[Stored entries]
(begin)

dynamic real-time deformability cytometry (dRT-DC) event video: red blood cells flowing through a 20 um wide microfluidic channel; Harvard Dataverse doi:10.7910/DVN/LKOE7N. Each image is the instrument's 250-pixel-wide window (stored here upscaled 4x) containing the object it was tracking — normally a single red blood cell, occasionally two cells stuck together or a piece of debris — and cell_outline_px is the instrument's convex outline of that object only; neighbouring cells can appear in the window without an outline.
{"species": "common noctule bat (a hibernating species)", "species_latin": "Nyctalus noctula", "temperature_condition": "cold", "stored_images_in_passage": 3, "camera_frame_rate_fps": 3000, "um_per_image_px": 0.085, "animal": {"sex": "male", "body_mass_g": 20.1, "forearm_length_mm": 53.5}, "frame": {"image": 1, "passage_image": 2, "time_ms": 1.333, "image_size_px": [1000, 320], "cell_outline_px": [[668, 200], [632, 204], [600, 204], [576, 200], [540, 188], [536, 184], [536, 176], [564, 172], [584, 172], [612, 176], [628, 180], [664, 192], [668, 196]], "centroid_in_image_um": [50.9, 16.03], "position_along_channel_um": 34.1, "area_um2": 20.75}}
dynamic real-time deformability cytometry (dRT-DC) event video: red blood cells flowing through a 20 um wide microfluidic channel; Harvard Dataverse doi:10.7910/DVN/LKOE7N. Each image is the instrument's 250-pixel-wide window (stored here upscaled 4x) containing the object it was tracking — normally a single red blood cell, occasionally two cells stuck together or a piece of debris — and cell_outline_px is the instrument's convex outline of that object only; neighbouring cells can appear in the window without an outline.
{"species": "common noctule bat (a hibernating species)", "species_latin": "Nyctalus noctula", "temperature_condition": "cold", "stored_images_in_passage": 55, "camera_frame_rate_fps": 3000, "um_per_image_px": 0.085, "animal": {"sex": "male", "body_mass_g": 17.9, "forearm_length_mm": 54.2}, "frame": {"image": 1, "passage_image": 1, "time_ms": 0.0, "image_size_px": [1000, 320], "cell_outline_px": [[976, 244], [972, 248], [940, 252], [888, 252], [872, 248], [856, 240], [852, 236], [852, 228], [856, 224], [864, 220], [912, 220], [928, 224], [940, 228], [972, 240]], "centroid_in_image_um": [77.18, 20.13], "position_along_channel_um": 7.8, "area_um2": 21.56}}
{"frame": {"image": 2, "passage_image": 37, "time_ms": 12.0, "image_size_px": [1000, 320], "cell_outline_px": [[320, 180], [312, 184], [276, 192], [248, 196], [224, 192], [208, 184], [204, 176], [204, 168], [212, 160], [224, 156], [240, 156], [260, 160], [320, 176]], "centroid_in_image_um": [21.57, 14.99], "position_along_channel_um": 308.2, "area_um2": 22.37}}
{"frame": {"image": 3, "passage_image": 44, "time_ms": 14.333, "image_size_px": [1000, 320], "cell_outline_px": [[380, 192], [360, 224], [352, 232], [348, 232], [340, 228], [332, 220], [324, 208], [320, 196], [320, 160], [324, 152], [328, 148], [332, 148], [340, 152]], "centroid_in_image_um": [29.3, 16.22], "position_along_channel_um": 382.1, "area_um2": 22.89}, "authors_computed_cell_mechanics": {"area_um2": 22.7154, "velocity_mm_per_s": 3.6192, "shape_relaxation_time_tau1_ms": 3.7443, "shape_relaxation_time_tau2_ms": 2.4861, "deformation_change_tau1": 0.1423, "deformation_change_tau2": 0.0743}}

(end)

[Problem statement]: Copy every record exactly as presented.

[Expected answer]:
dynamic real-time deformability cytometry (dRT-DC) event video: red blood cells flowing through a 20 um wide microfluidic channel; Harvard Dataverse doi:10.7910/DVN/LKOE7N. Each image is the instrument's 250-pixel-wide window (stored here upscaled 4x) containing the object it was tracking — normally a single red blood cell, occasionally two cells stuck together or a piece of debris — and cell_outline_px is the instrument's convex outline of that object only; neighbouring cells can appear in the window without an outline.
{"species": "common noctule bat (a hibernating species)", "species_latin": "Nyctalus noctula", "temperature_condition": "cold", "stored_images_in_passage": 3, "camera_frame_rate_fps": 3000, "um_per_image_px": 0.085, "animal": {"sex": "male", "body_mass_g": 20.1, "forearm_length_mm": 53.5}, "frame": {"image": 1, "passage_image": 2, "time_ms": 1.333, "image_size_px": [1000, 320], "cell_outline_px": [[668, 200], [632, 204], [600, 204], [576, 200], [540, 188], [536, 184], [536, 176], [564, 172], [584, 172], [612, 176], [628, 180], [664, 192], [668, 196]], "centroid_in_image_um": [50.9, 16.03], "position_along_channel_um": 34.1, "area_um2": 20.75}}
dynamic real-time deformability cytometry (dRT-DC) event video: red blood cells flowing through a 20 um wide microfluidic channel; Harvard Dataverse doi:10.7910/DVN/LKOE7N. Each image is the instrument's 250-pixel-wide window (stored here upscaled 4x) containing the object it was tracking — normally a single red blood cell, occasionally two cells stuck together or a piece of debris — and cell_outline_px is the instrument's convex outline of that object only; neighbouring cells can appear in the window without an outline.
{"species": "common noctule bat (a hibernating species)", "species_latin": "Nyctalus noctula", "temperature_condition": "cold", "stored_images_in_passage": 55, "camera_frame_rate_fps": 3000, "um_per_image_px": 0.085, "animal": {"sex": "male", "body_mass_g": 17.9, "forearm_length_mm": 54.2}, "frame": {"image": 1, "passage_image": 1, "time_ms": 0.0, "image_size_px": [1000, 320], "cell_outline_px": [[976, 244], [972, 248], [940, 252], [888, 252], [872, 248], [856, 240], [852, 236], [852, 228], [856, 224], [864, 220], [912, 220], [928, 224], [940, 228], [972, 240]], "centroid_in_image_um": [77.18, 20.13], "position_along_channel_um": 7.8, "area_um2": 21.56}}
{"frame": {"image": 2, "passage_image": 37, "time_ms": 12.0, "image_size_px": [1000, 320], "cell_outline_px": [[320, 180], [312, 184], [276, 192], [248, 196], [224, 192], [208, 184], [204, 176], [204, 168], [212, 160], [224, 156], [240, 156], [260, 160], [320, 176]], "centroid_in_image_um": [21.57, 14.99], "position_along_channel_um": 308.2, "area_um2": 22.37}}
{"frame": {"image": 3, "passage_image": 44, "time_ms": 14.333, "image_size_px": [1000, 320], "cell_outline_px": [[380, 192], [360, 224], [352, 232], [348, 232], [340, 228], [332, 220], [324, 208], [320, 196], [320, 160], [324, 152], [328, 148], [332, 148], [340, 152]], "centroid_in_image_um": [29.3, 16.22], "position_along_channel_um": 382.1, "area_um2": 22.89}, "authors_computed_cell_mechanics": {"area_um2": 22.7154, "velocity_mm_per_s": 3.6192, "shape_relaxation_time_tau1_ms": 3.7443, "shape_relaxation_time_tau2_ms": 2.4861, "deformation_change_tau1": 0.1423, "deformation_change_tau2": 0.0743}}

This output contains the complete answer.